Michelle Duggar is usually busy talking about her expansive family on 19 Kids and Counting but the story garnering attention right now is about her own struggle with bulimia as a teenager. The surprising revelation was disclosed in Growing Up Duggar, a new book written by the family’s oldest daughters, Jana, Jill, Jessa and Jinger.
The collection of stories chosen include the unfortunate circumstances to led their mother to develop an eating disorder in her youth. She recounts having been envious of another girl who was controlling her weight in a way that ended up being very destructive. Not realizing the danger, Michelle began adopting similar habits.
During her high school years, the family’s matriarch had been a gymnast and cheerleader but struggled to maintain, what she deemed, a desirable figure. At just 14 years old, she had already developed an obsession with staying thin that took over her life.
She credits her courtship with Jim Bob, whom she met at 16 years old, for helping her overcome her disordered relationship with her body.
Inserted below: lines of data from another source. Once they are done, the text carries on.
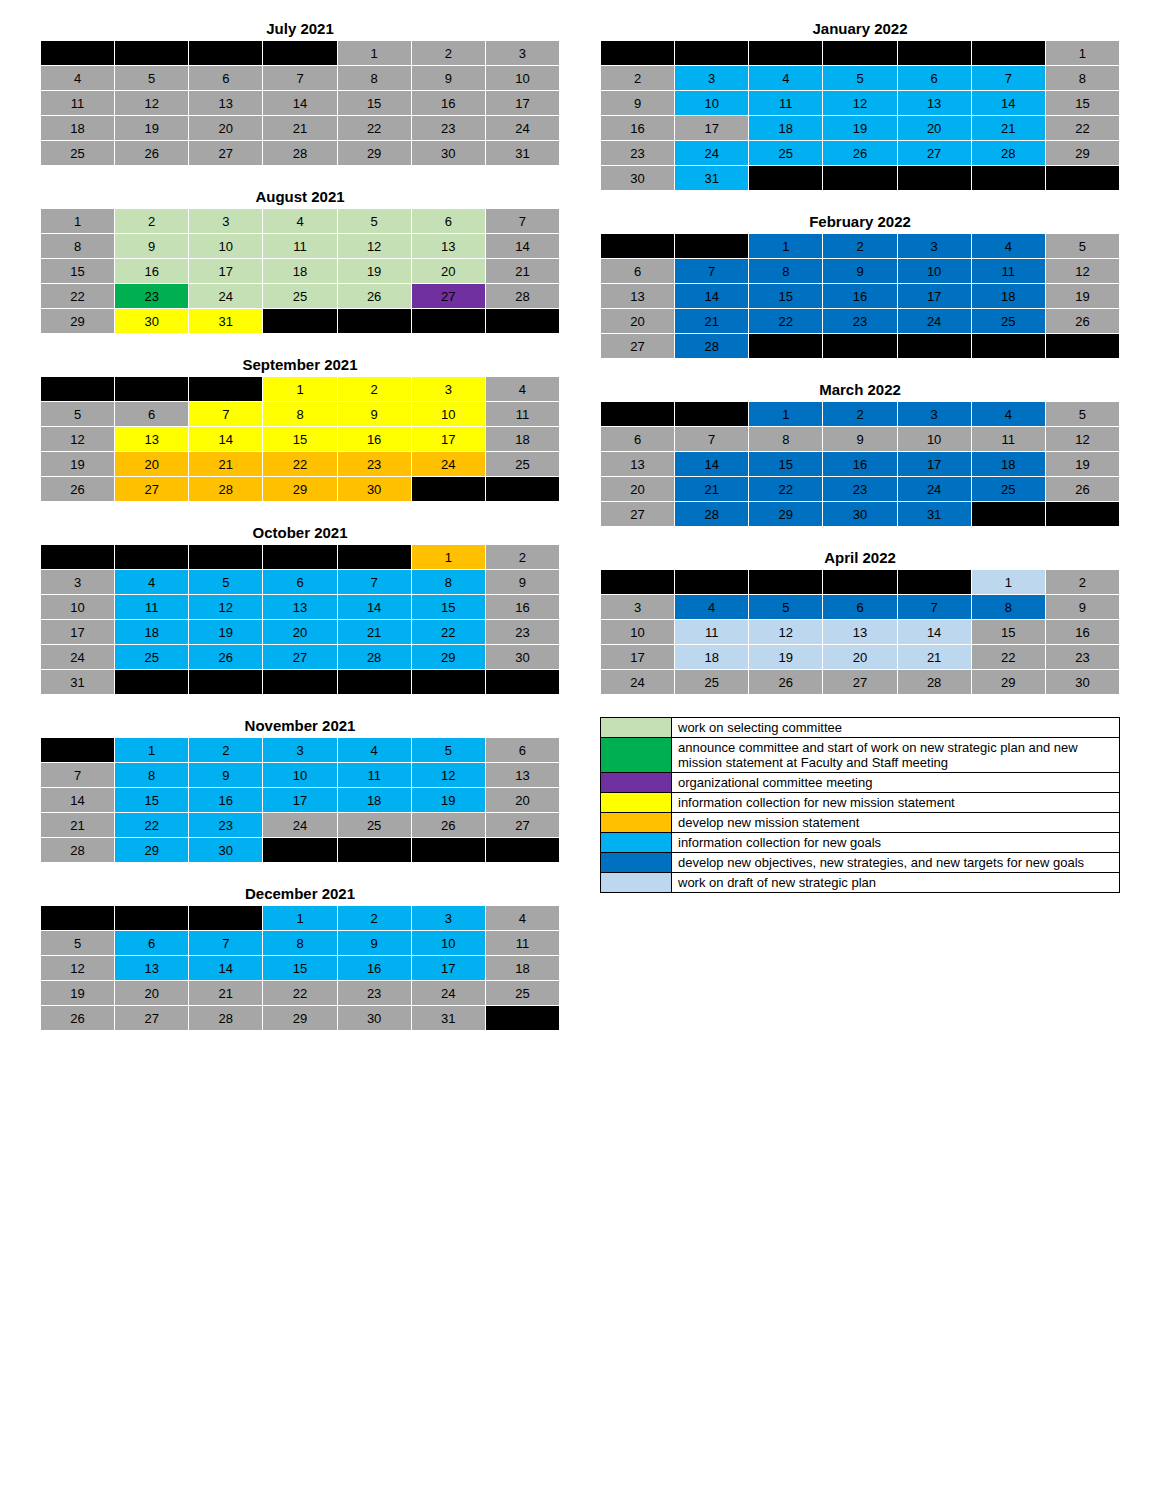July 2021
| | | | | 1 | 2 | 3 |
| 4 | 5 | 6 | 7 | 8 | 9 | 10 |
| 11 | 12 | 13 | 14 | 15 | 16 | 17 |
| 18 | 19 | 20 | 21 | 22 | 23 | 24 |
| 25 | 26 | 27 | 28 | 29 | 30 | 31 |
August 2021
| 1 | 2 | 3 | 4 | 5 | 6 | 7 |
| 8 | 9 | 10 | 11 | 12 | 13 | 14 |
| 15 | 16 | 17 | 18 | 19 | 20 | 21 |
| 22 | 23 | 24 | 25 | 26 | 27 | 28 |
| 29 | 30 | 31 | | | | |
September 2021
| | | | 1 | 2 | 3 | 4 |
| 5 | 6 | 7 | 8 | 9 | 10 | 11 |
| 12 | 13 | 14 | 15 | 16 | 17 | 18 |
| 19 | 20 | 21 | 22 | 23 | 24 | 25 |
| 26 | 27 | 28 | 29 | 30 | | |
October 2021
| | | | | | 1 | 2 |
| 3 | 4 | 5 | 6 | 7 | 8 | 9 |
| 10 | 11 | 12 | 13 | 14 | 15 | 16 |
| 17 | 18 | 19 | 20 | 21 | 22 | 23 |
| 24 | 25 | 26 | 27 | 28 | 29 | 30 |
| 31 | | | | | | |
November 2021
| | 1 | 2 | 3 | 4 | 5 | 6 |
| 7 | 8 | 9 | 10 | 11 | 12 | 13 |
| 14 | 15 | 16 | 17 | 18 | 19 | 20 |
| 21 | 22 | 23 | 24 | 25 | 26 | 27 |
| 28 | 29 | 30 | | | | |
December 2021
| | | | 1 | 2 | 3 | 4 |
| 5 | 6 | 7 | 8 | 9 | 10 | 11 |
| 12 | 13 | 14 | 15 | 16 | 17 | 18 |
| 19 | 20 | 21 | 22 | 23 | 24 | 25 |
| 26 | 27 | 28 | 29 | 30 | 31 | |
January 2022
| | | | | | | 1 |
| 2 | 3 | 4 | 5 | 6 | 7 | 8 |
| 9 | 10 | 11 | 12 | 13 | 14 | 15 |
| 16 | 17 | 18 | 19 | 20 | 21 | 22 |
| 23 | 24 | 25 | 26 | 27 | 28 | 29 |
| 30 | 31 | | | | | |
February 2022
| | | 1 | 2 | 3 | 4 | 5 |
| 6 | 7 | 8 | 9 | 10 | 11 | 12 |
| 13 | 14 | 15 | 16 | 17 | 18 | 19 |
| 20 | 21 | 22 | 23 | 24 | 25 | 26 |
| 27 | 28 | | | | | |
March 2022
| | | 1 | 2 | 3 | 4 | 5 |
| 6 | 7 | 8 | 9 | 10 | 11 | 12 |
| 13 | 14 | 15 | 16 | 17 | 18 | 19 |
| 20 | 21 | 22 | 23 | 24 | 25 | 26 |
| 27 | 28 | 29 | 30 | 31 | | |
April 2022
| | | | | | 1 | 2 |
| 3 | 4 | 5 | 6 | 7 | 8 | 9 |
| 10 | 11 | 12 | 13 | 14 | 15 | 16 |
| 17 | 18 | 19 | 20 | 21 | 22 | 23 |
| 24 | 25 | 26 | 27 | 28 | 29 | 30 |
| | work on selecting committee |
| | announce committee and start of work on new strategic plan and new mission statement at Faculty and Staff meeting |
| | organizational committee meeting |
| | information collection for new mission statement |
| | develop new mission statement |
| | information collection for new goals |
| | develop new objectives, new strategies, and new targets for new goals |
| | work on draft of new strategic plan |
She felt that she could share her secret with him which, of course, is so important in a situation like that.
The now 47-year-old told People: “I shared this struggle with him and he said he would help me and help keep me accountable. Every time I was struggling, I would tell him. It was a hard time for me. But it was at that point in our relationship, it built a solid foundation for us. There are tough things in life you walk through together.”
Her future husband showed an incredible amount of maturity for his young age by being extremely supportive. She shared some of the ways he was there for her during the tough time: “He told me to call him anytime. I just know that I would be tempted and I would have the crazy thought that I wanted to throw up, not hold onto the calories. Thank God it didn’t go on longer than it did or I could have done horrible damage to my body.”
It seems that it is something he is conscious of to this day. Last year, during an appearance on the Today Show, Michelle said that he has never put her down for her body and has never mocked her for having a “mommy tummy.”
While her show and lifestyle have, at times, been controversial, she is a popular public figure and being open about this topic is brave and helpful for others who may be struggling. According to the National Eating Disorders Association, 20 million women and 10 million men suffer from a clinically significant eating disorder at some time in their life in America and “the rate of development of new cases of eating disorders has been increasing since 1950.”
It’s not an easy fix and most people will need more than a single person’s efforts to overcome their disorder but having a strong support system is a great start.